Some gay Mormons say they are now being welcomed back to the church even though they remain in same-sex relationships. And there is a growing movement to push church leaders to be more accepting and compassionate.
Yet church leaders continue to emphasize that the faith opposes gay marriage and that homosexuality is a sin.
"I consider myself Mormon, I believe in Mormonism, I believe in the Book of Mormon and I try to follow the teachings ... I don't always attend church on Sunday, but I wasn't going to throw away my faith," Glenn said.
Neon Trees will launch a U.S. tour May 12 in Nashville, Tenn. The tour will end July 13 in Washington, D.C.
Glenn said the band's new album explores his "identity crisis and figuring out who I am and finding love."
He is the only member of the band who isn't married.

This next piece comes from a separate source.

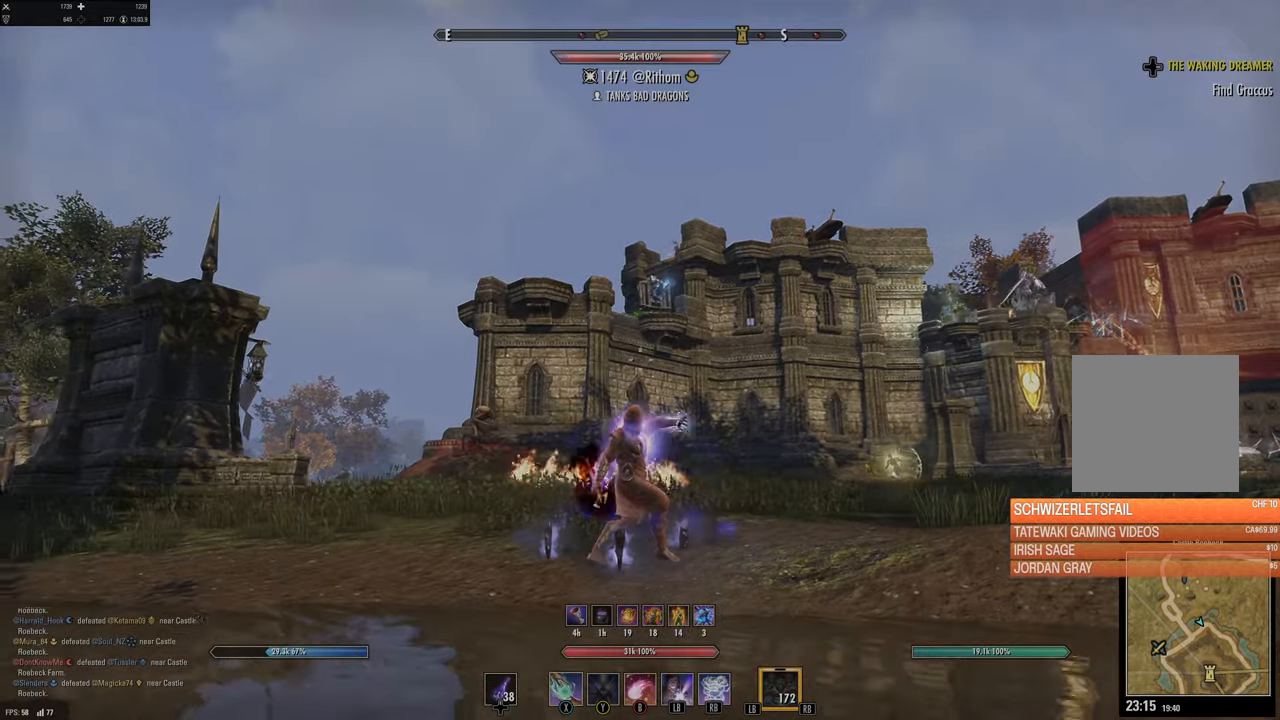
{"buttons": ["L1"], "left_stick": "left", "right_stick": "down-right", "events": [[150, "left_stick", "up-left"], [200, "left_stick", "up"], [233, "right_stick", "up-right"], [383, "right_stick", "center"], [416, "L1", "down"], [483, "left_stick", "left"], [483, "right_stick", "down-right"]]}
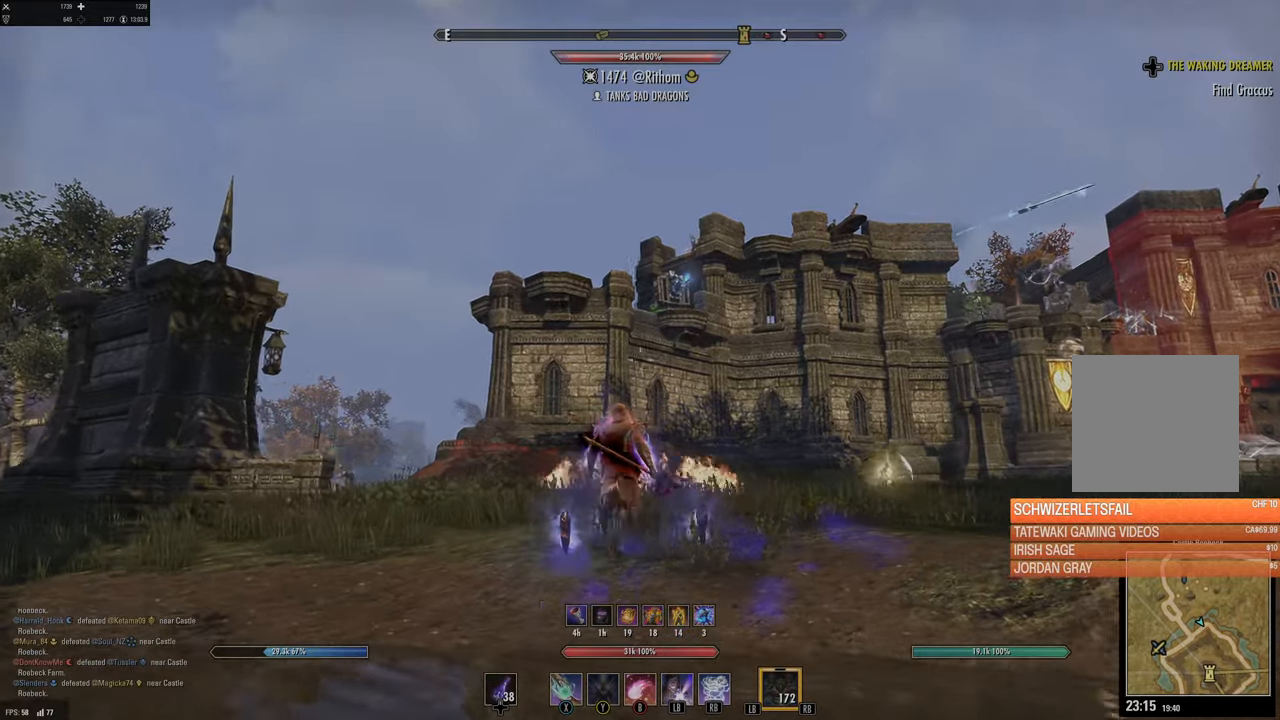
{"buttons": [], "left_stick": "down", "right_stick": "center", "events": [[50, "L1", "up"], [150, "left_stick", "down-left"], [333, "right_stick", "center"], [433, "left_stick", "down"]]}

"I'm like, 'What do I do?' I hate gay apps. I don't know if I should embrace them or not. I just don't want to hook up, I want to find someone. I also want to have love," he said.
What would his online profile say?
"I like the color cobalt blue. I like sashimi, not sushi. I gave up Diet Coke a year ago so I'm pretty clean. That was like my last vice," he said, laughing. "And I like men with meat on their bones."